## Exercise aim
Reproduce the part of the text on the Cabaret Voltaire album Body and Soul that opens with the words containing "Cabaret Voltaire chronology" and closes with "Disques du Crépuscule.", copying it word for word.

(Text section begins)

Studio album by Cabaret Voltaire
- Released: March 1991
- Studio: Western Works, Sheffield
- Label: Les Disques du Crépuscule
- Producer: Cabaret Voltaire

Cabaret Voltaire chronology
| Groovy, Laidback and Nasty (1990) | Body and Soul (1991) | Plasticity (1992) |

= Body and Soul (Cabaret Voltaire album) =

Body and Soul is the tenth studio album by English electronic band Cabaret Voltaire, released in March 1991 by Belgium-based label Les Disques du Crépuscule.

==Reception==

Music historian Colin Larkin wrote that the album was "well-received" and "consolidated Cabaret Voltaire's pivotal position on the UK's dance scene". Martin Aston in Q Magazine called the album "nothing radical but by their own standards, a rewarding leap sideways." A positive review by Music from the Empty Quarter noted the dichotomy engendered in the album, stating that "[A]nyone expecting a return of the Cabs harder sounds... can forget it" but that "[T]he familiar unorthodox sounds lie in the undercurrents, ensuring that it's never an easy movement."

(Text section ends)
(Data excerpt begins)

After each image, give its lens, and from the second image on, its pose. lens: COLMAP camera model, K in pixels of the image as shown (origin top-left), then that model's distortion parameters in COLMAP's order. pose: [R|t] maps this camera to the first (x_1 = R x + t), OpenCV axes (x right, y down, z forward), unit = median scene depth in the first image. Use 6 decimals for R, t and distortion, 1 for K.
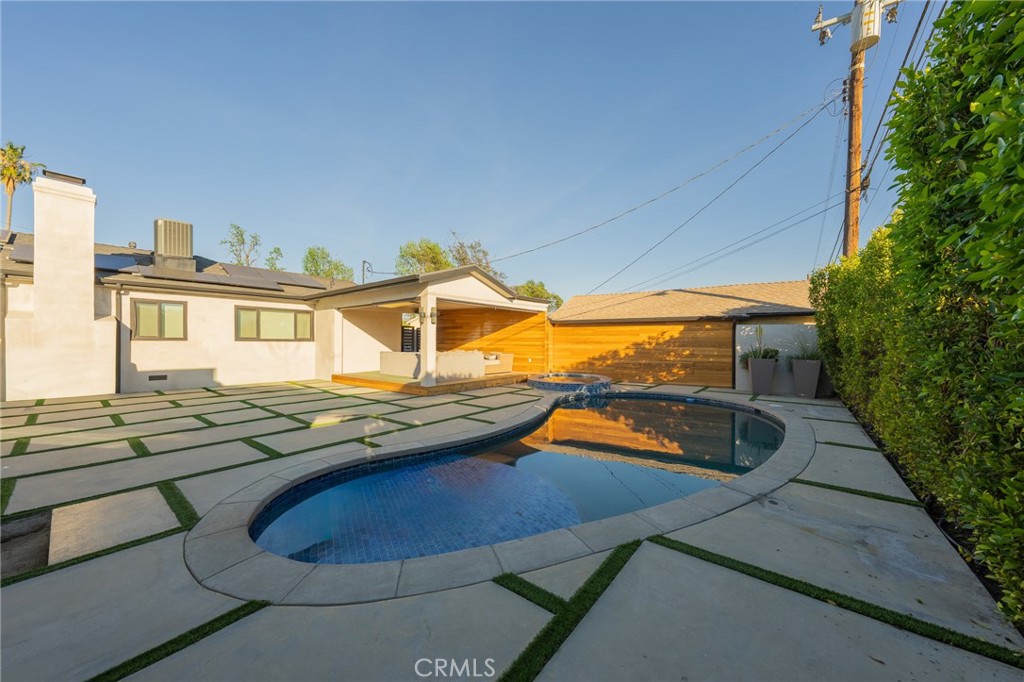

(Data excerpt ends)

## Response for this exercise
Cabaret Voltaire chronology
| Groovy, Laidback and Nasty (1990) | Body and Soul (1991) | Plasticity (1992) |

= Body and Soul (Cabaret Voltaire album) =

Body and Soul is the tenth studio album by English electronic band Cabaret Voltaire, released in March 1991 by Belgium-based label Les Disques du Crépuscule.